==== Extracted entries ====

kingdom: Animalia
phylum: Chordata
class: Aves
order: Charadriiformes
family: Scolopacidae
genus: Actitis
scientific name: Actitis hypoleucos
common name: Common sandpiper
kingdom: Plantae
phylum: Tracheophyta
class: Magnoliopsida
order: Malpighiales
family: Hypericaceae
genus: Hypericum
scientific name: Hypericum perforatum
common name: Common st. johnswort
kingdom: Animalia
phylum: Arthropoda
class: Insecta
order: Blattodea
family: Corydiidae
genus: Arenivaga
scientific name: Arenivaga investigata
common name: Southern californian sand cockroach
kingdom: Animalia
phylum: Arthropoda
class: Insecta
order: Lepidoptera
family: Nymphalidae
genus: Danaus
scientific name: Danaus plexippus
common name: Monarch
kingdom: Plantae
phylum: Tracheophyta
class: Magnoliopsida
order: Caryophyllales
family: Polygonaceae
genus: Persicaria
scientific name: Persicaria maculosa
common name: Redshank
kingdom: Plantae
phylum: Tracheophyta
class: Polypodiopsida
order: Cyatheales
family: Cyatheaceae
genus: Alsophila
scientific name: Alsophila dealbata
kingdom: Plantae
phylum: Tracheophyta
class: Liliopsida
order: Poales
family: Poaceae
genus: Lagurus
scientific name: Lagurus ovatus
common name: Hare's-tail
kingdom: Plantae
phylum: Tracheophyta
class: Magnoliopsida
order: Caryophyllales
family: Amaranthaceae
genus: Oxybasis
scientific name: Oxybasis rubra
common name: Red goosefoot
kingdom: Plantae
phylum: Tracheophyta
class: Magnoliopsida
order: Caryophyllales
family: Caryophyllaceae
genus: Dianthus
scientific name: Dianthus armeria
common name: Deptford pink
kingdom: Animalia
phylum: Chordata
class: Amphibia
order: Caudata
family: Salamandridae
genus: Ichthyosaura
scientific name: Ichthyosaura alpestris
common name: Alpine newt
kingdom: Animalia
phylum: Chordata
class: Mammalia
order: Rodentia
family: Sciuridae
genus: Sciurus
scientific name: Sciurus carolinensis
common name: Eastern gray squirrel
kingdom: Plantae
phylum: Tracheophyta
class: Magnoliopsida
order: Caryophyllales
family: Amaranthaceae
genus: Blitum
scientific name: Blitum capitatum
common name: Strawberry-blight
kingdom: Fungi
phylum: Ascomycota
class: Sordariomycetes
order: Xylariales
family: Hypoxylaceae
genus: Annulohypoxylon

====

# [Task requirements]
Please write out the stretch of the listing from its very first line through the line containing "order: Malpighiales", word for word and including both of those lines.

# [Output for this task]
kingdom: Animalia
phylum: Chordata
class: Aves
order: Charadriiformes
family: Scolopacidae
genus: Actitis
scientific name: Actitis hypoleucos
common name: Common sandpiper
kingdom: Plantae
phylum: Tracheophyta
class: Magnoliopsida
order: Malpighiales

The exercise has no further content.